• [Passage shown]:
Last time we talked about orthogonal range searching, and we saw a simple data structure for solving the problem using only O(n) space giving O(n^{(d-1/d)}+k) queries. This time we are going to talk about a different data structure (range trees) which gives vastly more efficient range queries O(log^d(n) + k) time. But this comes at a cost, as range trees use O(n log^{d-1}(n)) space instead of merely O(n) as in the case of kdtrees.
The starting point for defining range trees comes from a generalization of 1D range searching. Probably the most straightforward way to find all elements in a binary search tree that are contained within an interval is to recursively insert the end points of the interval into the tree. If we ever come to a subtree which is completely contained in the interval, then we return that entire subtree and terminate. This generates a partition of the interval into ranges, each of which contains 2^k elements. In this case, to report all the elements in one of these subtrees we can just do an O(n) traversal of the tree:
function allPoints(tree) {
if(!tree) {
return []
}
return [tree.p].concat(allPoints(tree.left)).concat(allPoints(tree.right))

• [Information supplied]:
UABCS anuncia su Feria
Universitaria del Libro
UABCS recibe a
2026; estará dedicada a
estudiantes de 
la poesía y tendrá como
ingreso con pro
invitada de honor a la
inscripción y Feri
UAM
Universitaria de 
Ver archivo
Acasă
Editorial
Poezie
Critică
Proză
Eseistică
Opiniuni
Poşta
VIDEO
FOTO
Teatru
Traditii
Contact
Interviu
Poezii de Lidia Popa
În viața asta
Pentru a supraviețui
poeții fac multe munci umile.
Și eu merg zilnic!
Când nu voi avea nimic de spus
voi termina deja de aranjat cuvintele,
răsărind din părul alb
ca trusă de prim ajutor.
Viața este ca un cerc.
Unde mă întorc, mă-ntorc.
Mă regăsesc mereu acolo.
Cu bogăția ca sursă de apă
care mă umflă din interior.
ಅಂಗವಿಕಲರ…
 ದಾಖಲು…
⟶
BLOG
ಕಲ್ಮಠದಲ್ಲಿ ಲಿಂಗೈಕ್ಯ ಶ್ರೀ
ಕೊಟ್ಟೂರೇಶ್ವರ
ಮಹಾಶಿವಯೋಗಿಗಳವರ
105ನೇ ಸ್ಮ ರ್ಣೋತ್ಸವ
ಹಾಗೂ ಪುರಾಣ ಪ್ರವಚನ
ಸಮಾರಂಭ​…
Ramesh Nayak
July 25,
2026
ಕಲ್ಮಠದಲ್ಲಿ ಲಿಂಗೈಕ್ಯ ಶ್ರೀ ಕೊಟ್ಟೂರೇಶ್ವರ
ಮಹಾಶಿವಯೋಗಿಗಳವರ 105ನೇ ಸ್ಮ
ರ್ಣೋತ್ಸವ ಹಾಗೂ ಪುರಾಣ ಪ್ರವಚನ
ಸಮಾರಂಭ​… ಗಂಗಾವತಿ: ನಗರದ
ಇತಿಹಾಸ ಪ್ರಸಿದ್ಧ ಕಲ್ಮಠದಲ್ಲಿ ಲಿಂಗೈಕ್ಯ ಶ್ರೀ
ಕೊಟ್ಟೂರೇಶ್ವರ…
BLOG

• [Problem 1]: Using the range trees passage, decide whether each statement agrees with it, and answer yes or no with the deciding words quoted. (a) Range trees need only O(n) space, the same as kdtrees. (b) Each range in the partition of the interval contains 2^k elements. (c) On reaching a subtree completely contained in the interval, the search returns that whole subtree and terminates.
• [Problem 2]: Copy the entries word for word, from their very first line down through the line containing "Cu bogăția ca sursă de apă", including both ends.

• [Answer area 1]:
(a) No: "range trees use O(n log^{d-1}(n)) space instead of merely O(n) as in the case of kdtrees"
(b) Yes: "each of which contains 2^k elements"
(c) Yes: "then we return that entire subtree and terminate"

• [Answer area 2]:
UABCS anuncia su Feria
Universitaria del Libro
UABCS recibe a
2026; estará dedicada a
estudiantes de 
la poesía y tendrá como
ingreso con pro
invitada de honor a la
inscripción y Feri
UAM
Universitaria de 
Ver archivo
Acasă
Editorial
Poezie
Critică
Proză
Eseistică
Opiniuni
Poşta
VIDEO
FOTO
Teatru
Traditii
Contact
Interviu
Poezii de Lidia Popa
În viața asta
Pentru a supraviețui
poeții fac multe munci umile.
Și eu merg zilnic!
Când nu voi avea nimic de spus
voi termina deja de aranjat cuvintele,
răsărind din părul alb
ca trusă de prim ajutor.
Viața este ca un cerc.
Unde mă întorc, mă-ntorc.
Mă regăsesc mereu acolo.
Cu bogăția ca sursă de apă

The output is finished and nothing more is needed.